¿POR QUÉ ES IMPORTANTE LA ALIMENTACIÓN EN BALONCESTO?

 

La alimentación es una herramienta clave para aquellos jugadores/as que buscan la progresión deportiva hacia el éxito.

El entrenamiento de las capacidades físicas (resistencia, flexibilidad, velocidad, fuerza) y de las habilidades táctico-técnicas del jugador/a de baloncesto supone:

* Desgaste energético (disminución de las reservas)

*Adaptación y reestructuración corporal

* Pérdida de líquidos y sales minerales

¿EN QUÉ PUEDE AYUDARTE LA ALIMENTACIÓN?

 

* Mejorar el rendimiento físico

* Mejorar la adaptación corporal de las actividades trabajadas

* Facilitar la recuperación

* Reducir la aparición de fatiga muscular

* Disminuir el riesgo de sobrecargas

* Reducir el riesgo de lesiones por estrés y eliminar su cronicidad 

4 TIPS IMPORTANTES SOBRE QUE COMER ANTES DE EMPEZAR A ENTRENAR

 

INCORPORA ALIMENTOS DE FACIL DIGESTION. Excluye alimentos con alto contenido en grasas, embutidos, lácteos o derivados ..., si tu cuerpo está pendiente de hacer la digestión, tendrá menos energía para centrarse en el trabajo físico.

SI TU SESION DE ENTRENO VA A DURAR MAS DE 30 MINUTOS, SUMA DE CARBOHIDRATOS INTEGRALES. Pasa de los refinados (pan, pasta, harinas "blancas"), los carbohidratos integrales te proporcionarán energía de larga duración.

INCLUYE UNA BEBIDA ENERGETICA. Tu cuerpo necesita estar bien hidratado, especialmente en esta estación. La deshidratación conlleva una pérdida de líquidos y minerales y se asocia a una disminución del rendimiento deportivo.

DEJA QUE PASE EL TIEMPO NECESARIO, ANTES DE EMPEZAR A ENTRENAR. Para no interferir en la digestión y absorción de los alimentos, deja un mínimo de 60-90 minutos entre que acabas de comer y empiezas tu entreno.

RECETAS PARA INCORPORAR ANTES DE TU ENTRENO

PORRIDGE DE AVENA



INGREDIENTES (para 1 persona)

1 vaso de copos de avena
1 vaso de bebida vegetal (almendras, coco, quinoa...)
1c/sopera de semillas de chía
1/2 plátano troceado y otras frutas según preferencia (frutos rojos o frutas del bosque son recomendables por el gran contenido de antioxidantes)
1 o 2 c/postre de cacao
Edulcorante natural: estevia, azúcar de coco, azúcar de abedul, panela


PREPARACIÓN

Mezclar la avena, la chía, la bebida vegetal, el cacao, el edulcorante natural, en un bol y reservar en la nevera durante toda la noche.
Por la mañana incorporar encima el plátano troceado, el resto de frutas del bosque, frutos rojos u otras frutas según preferencia.

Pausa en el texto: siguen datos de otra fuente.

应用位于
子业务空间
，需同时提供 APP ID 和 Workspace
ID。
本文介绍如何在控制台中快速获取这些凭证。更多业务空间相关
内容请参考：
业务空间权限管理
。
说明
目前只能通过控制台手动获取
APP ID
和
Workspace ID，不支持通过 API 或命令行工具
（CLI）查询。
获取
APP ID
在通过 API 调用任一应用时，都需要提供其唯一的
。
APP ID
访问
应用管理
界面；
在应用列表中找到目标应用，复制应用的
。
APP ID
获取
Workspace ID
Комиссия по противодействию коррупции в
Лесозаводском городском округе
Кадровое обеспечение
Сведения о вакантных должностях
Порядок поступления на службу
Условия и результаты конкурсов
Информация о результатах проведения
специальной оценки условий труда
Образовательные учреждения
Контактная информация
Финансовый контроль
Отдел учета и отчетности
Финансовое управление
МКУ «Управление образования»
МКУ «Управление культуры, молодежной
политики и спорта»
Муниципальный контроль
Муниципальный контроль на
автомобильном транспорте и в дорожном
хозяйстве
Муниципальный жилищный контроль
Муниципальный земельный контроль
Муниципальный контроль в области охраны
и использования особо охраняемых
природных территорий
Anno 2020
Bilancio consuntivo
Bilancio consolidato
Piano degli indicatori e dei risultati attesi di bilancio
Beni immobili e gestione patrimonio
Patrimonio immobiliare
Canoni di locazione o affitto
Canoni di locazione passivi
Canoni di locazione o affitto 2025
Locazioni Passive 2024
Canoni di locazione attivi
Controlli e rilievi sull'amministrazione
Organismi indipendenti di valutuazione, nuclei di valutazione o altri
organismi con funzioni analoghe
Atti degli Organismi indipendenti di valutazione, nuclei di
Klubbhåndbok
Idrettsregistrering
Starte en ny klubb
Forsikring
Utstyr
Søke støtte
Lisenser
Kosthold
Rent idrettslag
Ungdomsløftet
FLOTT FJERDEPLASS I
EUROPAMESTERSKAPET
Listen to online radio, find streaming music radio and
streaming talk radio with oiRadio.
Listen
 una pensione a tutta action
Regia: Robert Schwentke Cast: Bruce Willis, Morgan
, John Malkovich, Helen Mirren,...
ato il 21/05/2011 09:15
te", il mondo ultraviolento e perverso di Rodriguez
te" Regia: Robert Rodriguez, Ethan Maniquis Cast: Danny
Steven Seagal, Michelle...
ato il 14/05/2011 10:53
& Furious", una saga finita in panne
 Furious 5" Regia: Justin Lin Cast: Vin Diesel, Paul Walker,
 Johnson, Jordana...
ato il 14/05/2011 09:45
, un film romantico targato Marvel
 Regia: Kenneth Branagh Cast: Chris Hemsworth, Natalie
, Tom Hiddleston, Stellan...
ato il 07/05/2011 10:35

También podemos añadir otros toppings como nibs de cacao, pipas de calabaza/girasol o coco deshidratado, por ejemplo.

La avena es uno de los cereales integrales más consumidos, contiene vitaminas del grupo B y E, magnesio, calcio, zinc y hierro. Vitaminas y minerales que intervienen en el buen funcionamiento muscular.
Las semillas de chía son una fuente imprescindible de omega 3, proteína y calcio. Nos ayudará a regular la propia inflamación funcional generada por la actividad física, así como, a mejorar nuestra salud articular.

SMOOTHIE ENERGIZANTE



INGREDIENTES (para 1 persona)

1 plátano
1 puñado de frutas del bosque (en este caso hemos usado moras y frambuesas) (los puedes tener congelados)
1 vaso de bebida vegetal (avena, coco, quinoa, almendras...)
Edulcorante natural: 1c/postre de azúcar de coco o panela o 2 dátiles sin hueso, si lo requieres
1/2 c/café de Germen de Trigo Sarraceno (complejo rico en vitamina B, el gran aliado de la musculatura)


PREPARACIÓN

Colocar todos los ingredientes en una batidora de vaso y triturar.

El Germen de Trigo Sarraceno es una fuente de vitaminas del grupo B, las cuales contribuyen a un metabolismo energético normal, a una función normal del sistema nervioso, y a disminuir el cansancio y la fatiga.